__Instructions for the task__.
Search the records below for the word "שלכם". Pull out each line that has it.
-----
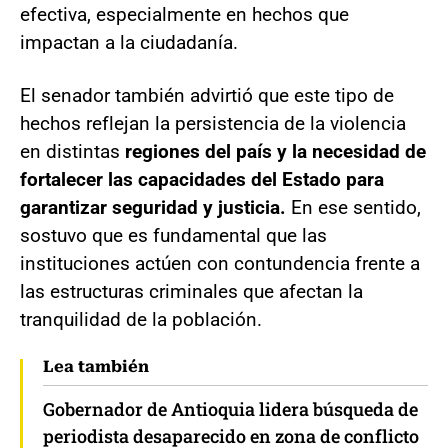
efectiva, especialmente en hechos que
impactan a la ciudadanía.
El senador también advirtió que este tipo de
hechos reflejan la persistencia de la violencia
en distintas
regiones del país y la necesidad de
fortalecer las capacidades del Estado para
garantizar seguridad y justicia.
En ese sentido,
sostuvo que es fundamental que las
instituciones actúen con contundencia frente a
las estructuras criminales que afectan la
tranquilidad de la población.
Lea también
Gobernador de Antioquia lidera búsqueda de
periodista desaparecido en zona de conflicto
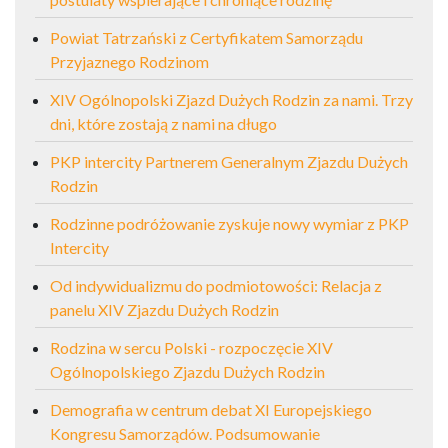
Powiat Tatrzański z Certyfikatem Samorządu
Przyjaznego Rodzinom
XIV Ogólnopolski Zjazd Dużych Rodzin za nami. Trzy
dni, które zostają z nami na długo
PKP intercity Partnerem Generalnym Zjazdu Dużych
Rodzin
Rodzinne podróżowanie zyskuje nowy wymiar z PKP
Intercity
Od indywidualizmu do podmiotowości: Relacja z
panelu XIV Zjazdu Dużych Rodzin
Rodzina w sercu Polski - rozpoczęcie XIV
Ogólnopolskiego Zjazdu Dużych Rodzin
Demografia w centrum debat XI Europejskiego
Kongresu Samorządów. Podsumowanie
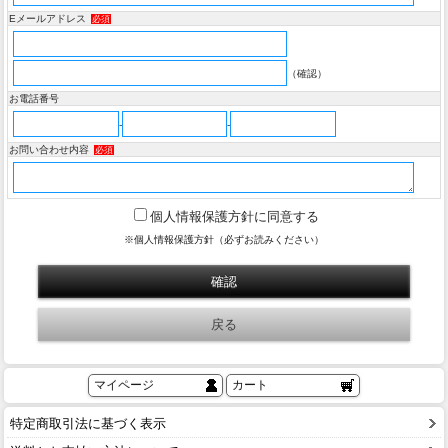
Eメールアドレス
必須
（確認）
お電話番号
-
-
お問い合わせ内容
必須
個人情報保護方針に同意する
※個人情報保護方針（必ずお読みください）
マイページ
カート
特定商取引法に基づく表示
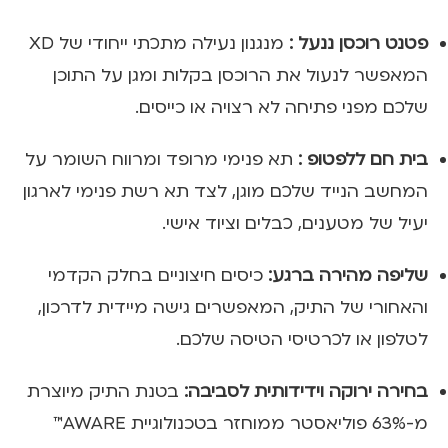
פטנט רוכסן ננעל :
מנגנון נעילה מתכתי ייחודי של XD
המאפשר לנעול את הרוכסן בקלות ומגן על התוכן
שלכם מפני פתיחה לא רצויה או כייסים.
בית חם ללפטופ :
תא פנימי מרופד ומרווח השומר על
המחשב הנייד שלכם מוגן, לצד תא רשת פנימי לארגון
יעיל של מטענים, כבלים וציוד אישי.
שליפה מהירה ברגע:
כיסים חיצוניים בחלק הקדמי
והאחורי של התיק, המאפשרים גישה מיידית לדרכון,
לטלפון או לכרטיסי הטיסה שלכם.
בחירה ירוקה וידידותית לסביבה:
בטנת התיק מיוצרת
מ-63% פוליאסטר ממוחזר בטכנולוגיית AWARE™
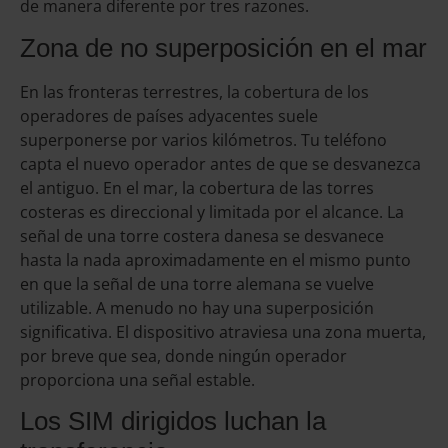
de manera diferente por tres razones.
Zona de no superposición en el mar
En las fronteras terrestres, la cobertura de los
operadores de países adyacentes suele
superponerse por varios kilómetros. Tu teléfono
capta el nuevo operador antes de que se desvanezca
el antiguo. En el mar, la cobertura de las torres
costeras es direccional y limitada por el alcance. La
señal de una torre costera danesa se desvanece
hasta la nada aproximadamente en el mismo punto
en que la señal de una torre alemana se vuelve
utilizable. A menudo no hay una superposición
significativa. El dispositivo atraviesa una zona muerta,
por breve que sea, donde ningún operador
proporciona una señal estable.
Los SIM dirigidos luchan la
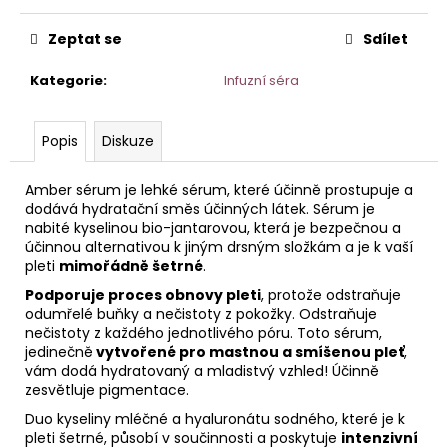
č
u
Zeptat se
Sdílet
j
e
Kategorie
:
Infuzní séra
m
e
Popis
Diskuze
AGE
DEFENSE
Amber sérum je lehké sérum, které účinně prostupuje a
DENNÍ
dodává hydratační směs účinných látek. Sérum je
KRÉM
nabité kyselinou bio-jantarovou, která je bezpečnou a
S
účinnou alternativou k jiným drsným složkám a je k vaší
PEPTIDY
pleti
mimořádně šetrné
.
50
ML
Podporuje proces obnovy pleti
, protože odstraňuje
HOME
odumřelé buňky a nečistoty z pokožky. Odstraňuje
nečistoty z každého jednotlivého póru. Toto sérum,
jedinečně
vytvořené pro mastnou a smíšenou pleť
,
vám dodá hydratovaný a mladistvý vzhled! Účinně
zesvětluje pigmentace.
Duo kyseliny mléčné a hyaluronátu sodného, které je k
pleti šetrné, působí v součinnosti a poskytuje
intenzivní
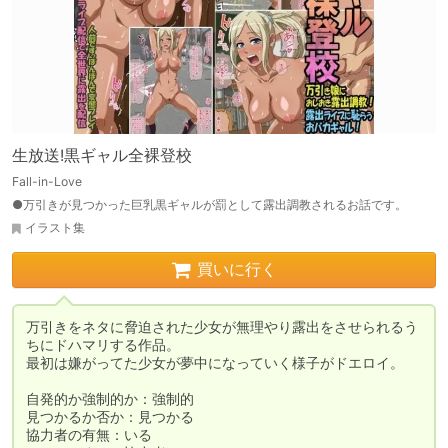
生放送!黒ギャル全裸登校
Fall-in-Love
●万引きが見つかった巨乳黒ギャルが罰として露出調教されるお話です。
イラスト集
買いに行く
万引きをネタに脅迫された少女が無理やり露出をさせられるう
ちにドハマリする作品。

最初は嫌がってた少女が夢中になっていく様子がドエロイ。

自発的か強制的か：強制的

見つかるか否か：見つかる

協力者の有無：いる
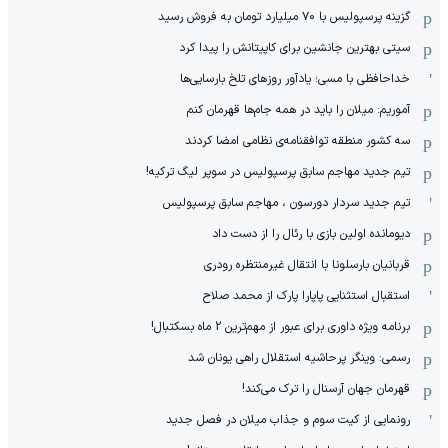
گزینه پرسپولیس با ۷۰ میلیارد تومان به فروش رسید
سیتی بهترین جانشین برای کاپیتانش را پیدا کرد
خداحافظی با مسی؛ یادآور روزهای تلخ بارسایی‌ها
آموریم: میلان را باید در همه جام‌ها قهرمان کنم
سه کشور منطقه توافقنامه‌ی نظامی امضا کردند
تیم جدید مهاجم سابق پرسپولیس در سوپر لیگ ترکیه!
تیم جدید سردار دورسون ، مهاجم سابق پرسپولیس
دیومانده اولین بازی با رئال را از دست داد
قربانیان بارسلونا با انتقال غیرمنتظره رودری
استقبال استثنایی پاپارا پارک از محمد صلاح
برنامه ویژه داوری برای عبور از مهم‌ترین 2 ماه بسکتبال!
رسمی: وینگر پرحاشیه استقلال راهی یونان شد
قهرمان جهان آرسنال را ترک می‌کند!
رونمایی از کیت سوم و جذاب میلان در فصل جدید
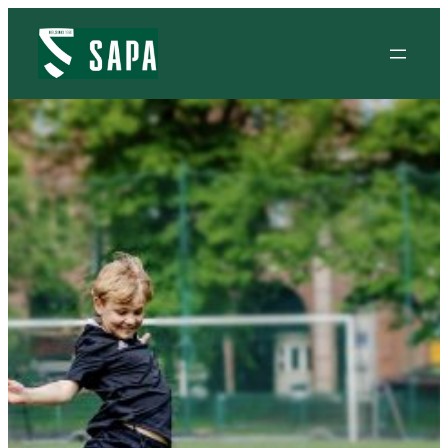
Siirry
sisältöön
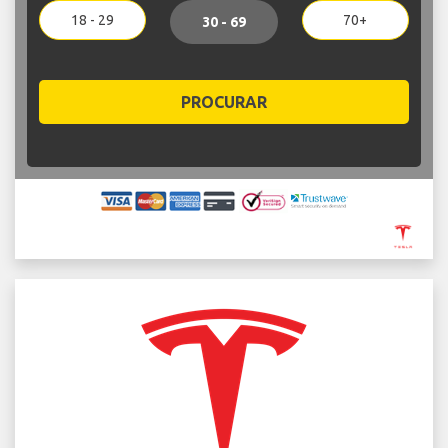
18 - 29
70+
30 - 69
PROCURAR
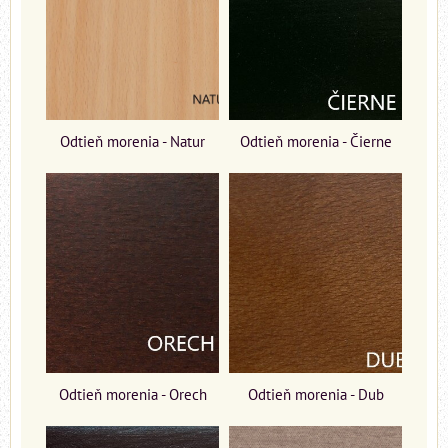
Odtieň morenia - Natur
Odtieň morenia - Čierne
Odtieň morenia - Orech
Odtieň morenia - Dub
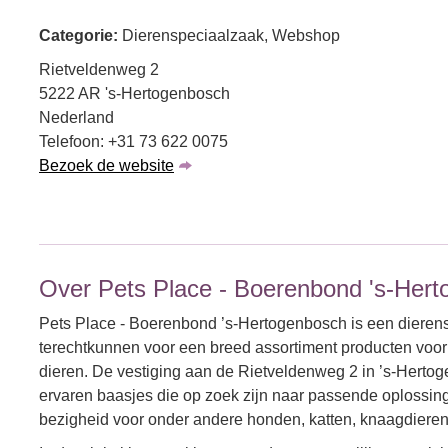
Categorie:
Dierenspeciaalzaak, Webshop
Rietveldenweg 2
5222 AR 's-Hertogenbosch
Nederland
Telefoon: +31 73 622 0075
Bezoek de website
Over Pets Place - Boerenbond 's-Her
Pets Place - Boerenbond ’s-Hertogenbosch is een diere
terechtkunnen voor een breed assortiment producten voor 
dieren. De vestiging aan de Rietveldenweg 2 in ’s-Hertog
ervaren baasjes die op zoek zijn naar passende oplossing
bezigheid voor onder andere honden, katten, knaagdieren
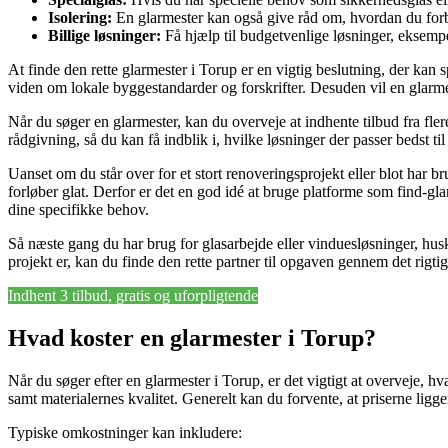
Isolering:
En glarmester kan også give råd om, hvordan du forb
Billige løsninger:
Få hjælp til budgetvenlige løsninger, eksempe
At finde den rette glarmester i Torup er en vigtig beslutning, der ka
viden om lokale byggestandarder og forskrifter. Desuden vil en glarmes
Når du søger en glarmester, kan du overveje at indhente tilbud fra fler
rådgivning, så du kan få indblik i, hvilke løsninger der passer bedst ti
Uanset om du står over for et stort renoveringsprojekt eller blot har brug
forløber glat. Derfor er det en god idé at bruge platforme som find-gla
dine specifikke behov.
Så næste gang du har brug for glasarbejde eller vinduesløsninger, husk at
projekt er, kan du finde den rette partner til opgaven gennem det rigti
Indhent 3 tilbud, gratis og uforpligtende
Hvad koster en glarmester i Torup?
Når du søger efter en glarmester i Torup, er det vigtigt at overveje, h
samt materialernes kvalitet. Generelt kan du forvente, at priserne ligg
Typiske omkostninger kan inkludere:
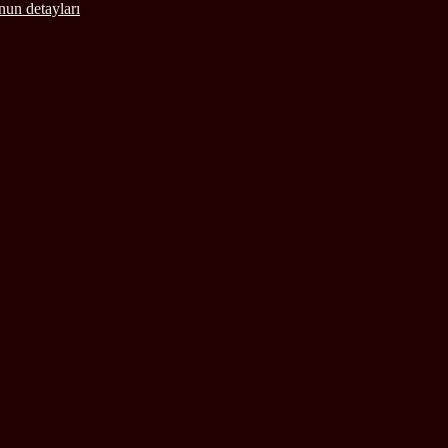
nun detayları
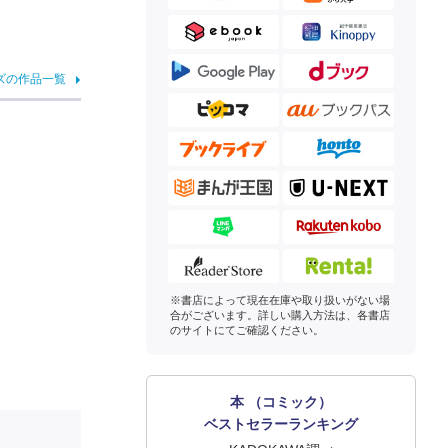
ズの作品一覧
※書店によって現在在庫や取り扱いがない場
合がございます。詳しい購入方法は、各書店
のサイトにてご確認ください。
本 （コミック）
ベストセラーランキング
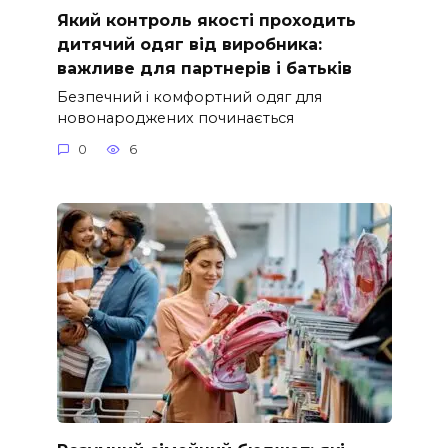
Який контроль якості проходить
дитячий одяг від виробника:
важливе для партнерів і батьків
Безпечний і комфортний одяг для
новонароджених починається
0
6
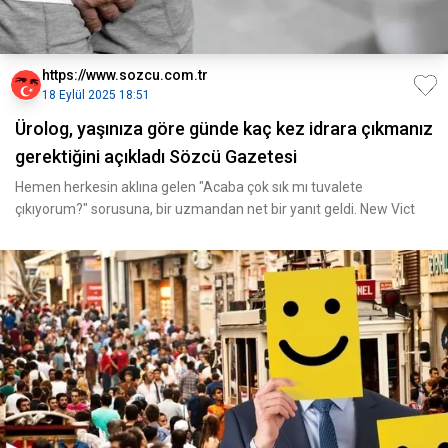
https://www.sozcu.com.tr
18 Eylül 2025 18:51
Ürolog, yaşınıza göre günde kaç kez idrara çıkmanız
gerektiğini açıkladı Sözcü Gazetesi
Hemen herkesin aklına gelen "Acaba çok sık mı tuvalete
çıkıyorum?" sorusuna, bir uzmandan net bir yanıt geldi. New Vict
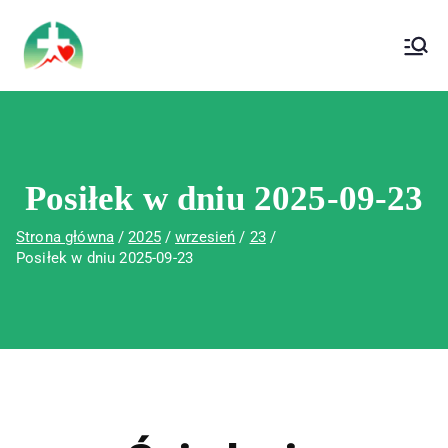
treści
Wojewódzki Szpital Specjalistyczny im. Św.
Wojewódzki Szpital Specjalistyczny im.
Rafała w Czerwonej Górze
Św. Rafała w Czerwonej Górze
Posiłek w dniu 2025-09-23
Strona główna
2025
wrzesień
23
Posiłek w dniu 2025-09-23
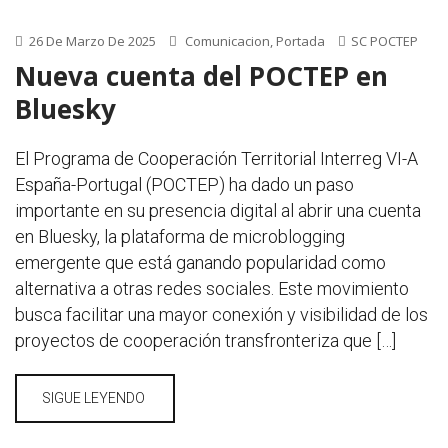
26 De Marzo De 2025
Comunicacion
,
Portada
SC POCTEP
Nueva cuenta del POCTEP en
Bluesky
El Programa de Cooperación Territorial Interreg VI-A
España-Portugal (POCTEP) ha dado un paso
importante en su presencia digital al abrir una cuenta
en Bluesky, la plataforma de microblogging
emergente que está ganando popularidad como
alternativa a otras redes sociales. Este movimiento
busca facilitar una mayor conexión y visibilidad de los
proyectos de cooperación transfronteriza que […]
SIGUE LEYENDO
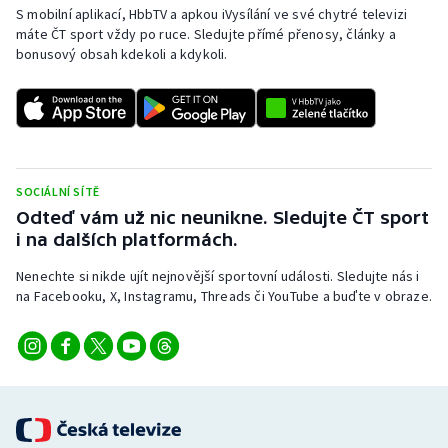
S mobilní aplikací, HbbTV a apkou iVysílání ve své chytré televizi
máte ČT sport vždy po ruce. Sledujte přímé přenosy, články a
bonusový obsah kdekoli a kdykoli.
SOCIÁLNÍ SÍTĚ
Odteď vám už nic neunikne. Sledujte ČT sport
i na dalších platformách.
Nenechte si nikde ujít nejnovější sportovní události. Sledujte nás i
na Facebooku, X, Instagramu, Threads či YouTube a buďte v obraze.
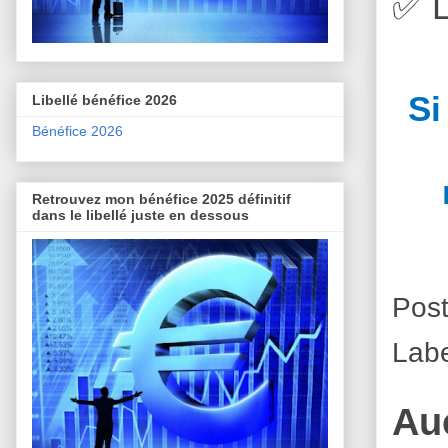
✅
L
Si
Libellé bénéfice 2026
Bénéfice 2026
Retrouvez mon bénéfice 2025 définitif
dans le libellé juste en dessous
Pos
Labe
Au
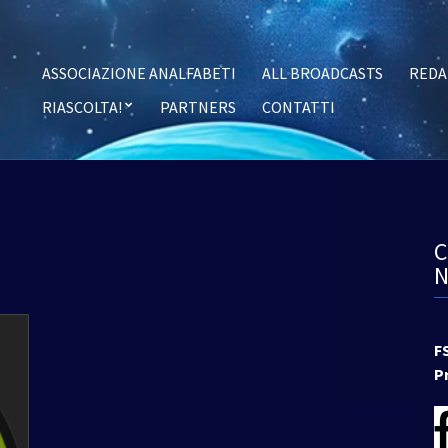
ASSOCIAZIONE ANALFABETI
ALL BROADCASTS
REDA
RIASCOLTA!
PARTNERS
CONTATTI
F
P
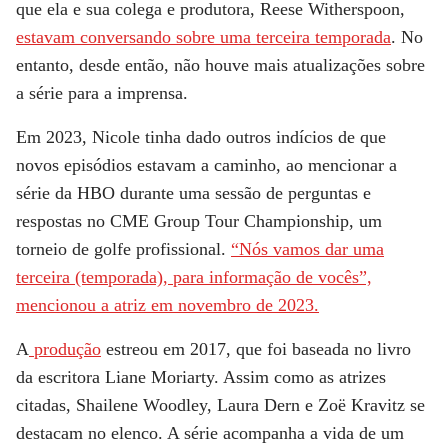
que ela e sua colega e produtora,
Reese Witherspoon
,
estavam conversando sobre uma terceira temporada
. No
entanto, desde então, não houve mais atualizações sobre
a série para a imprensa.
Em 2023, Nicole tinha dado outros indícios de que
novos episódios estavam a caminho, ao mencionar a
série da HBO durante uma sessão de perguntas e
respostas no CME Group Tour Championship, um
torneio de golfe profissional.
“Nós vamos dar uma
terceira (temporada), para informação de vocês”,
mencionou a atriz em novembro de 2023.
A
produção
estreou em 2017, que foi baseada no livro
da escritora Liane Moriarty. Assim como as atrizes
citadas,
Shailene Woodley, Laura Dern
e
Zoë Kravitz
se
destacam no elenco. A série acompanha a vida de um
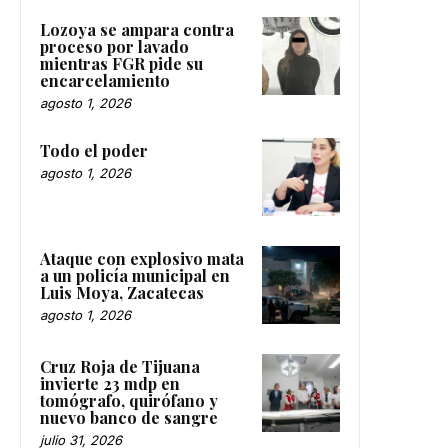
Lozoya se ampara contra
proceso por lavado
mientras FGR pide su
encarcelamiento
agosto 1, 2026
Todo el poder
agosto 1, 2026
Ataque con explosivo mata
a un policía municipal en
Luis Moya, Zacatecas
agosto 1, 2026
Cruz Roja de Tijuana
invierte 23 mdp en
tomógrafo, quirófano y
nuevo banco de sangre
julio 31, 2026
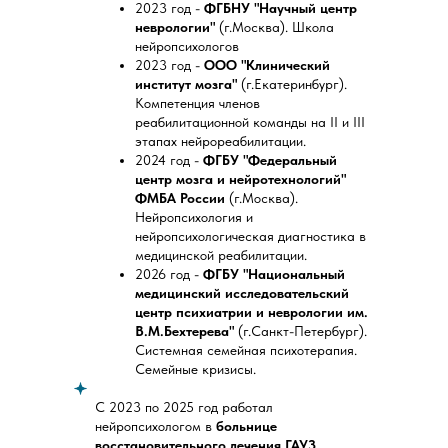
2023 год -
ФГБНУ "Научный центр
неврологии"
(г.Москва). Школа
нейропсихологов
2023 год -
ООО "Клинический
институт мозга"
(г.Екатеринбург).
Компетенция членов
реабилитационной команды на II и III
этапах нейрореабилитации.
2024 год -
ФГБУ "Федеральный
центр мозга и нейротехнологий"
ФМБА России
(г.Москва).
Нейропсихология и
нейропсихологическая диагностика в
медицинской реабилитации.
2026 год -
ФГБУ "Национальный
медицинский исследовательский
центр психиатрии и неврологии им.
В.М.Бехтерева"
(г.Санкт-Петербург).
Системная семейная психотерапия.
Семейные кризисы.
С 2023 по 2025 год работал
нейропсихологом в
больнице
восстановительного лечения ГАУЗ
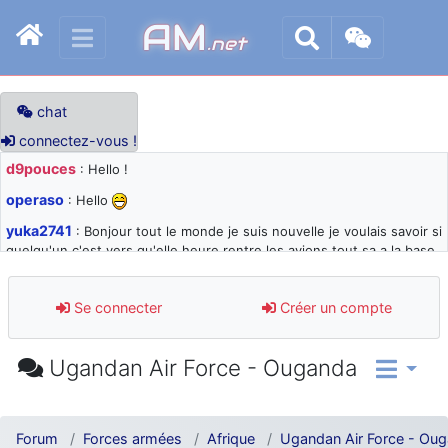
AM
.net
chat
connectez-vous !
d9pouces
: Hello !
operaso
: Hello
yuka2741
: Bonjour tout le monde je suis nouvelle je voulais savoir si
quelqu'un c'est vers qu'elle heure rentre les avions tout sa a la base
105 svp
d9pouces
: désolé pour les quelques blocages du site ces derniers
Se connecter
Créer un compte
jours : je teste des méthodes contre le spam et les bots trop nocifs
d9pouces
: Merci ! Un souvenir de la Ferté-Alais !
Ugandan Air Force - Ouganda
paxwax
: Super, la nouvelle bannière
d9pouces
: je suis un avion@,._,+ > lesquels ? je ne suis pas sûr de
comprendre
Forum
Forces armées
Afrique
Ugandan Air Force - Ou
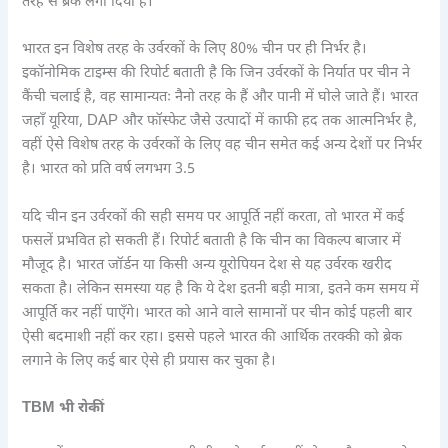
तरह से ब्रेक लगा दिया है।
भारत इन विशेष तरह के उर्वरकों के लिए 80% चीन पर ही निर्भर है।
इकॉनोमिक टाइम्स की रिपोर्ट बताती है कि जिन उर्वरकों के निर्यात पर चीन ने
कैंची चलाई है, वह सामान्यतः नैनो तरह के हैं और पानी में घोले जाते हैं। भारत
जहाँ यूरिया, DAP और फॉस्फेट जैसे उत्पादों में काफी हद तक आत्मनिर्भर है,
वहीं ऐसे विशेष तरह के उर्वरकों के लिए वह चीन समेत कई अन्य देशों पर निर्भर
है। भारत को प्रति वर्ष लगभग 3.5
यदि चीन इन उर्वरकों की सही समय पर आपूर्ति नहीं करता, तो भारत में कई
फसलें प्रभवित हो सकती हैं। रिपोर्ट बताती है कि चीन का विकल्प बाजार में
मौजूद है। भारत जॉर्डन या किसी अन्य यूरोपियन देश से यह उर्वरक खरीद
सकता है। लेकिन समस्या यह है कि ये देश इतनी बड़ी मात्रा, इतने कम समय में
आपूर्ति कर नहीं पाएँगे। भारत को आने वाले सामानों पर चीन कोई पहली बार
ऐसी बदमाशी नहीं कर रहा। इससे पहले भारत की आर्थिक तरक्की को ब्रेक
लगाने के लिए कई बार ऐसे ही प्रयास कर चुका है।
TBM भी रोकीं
-----
__Task result__.
שלכם מפני פתיחה לא רצויה או כייסים.
המחשב הנייד שלכם מוגן, לצד תא רשת פנימי לארגון
לטלפון או לכרטיסי הטיסה שלכם.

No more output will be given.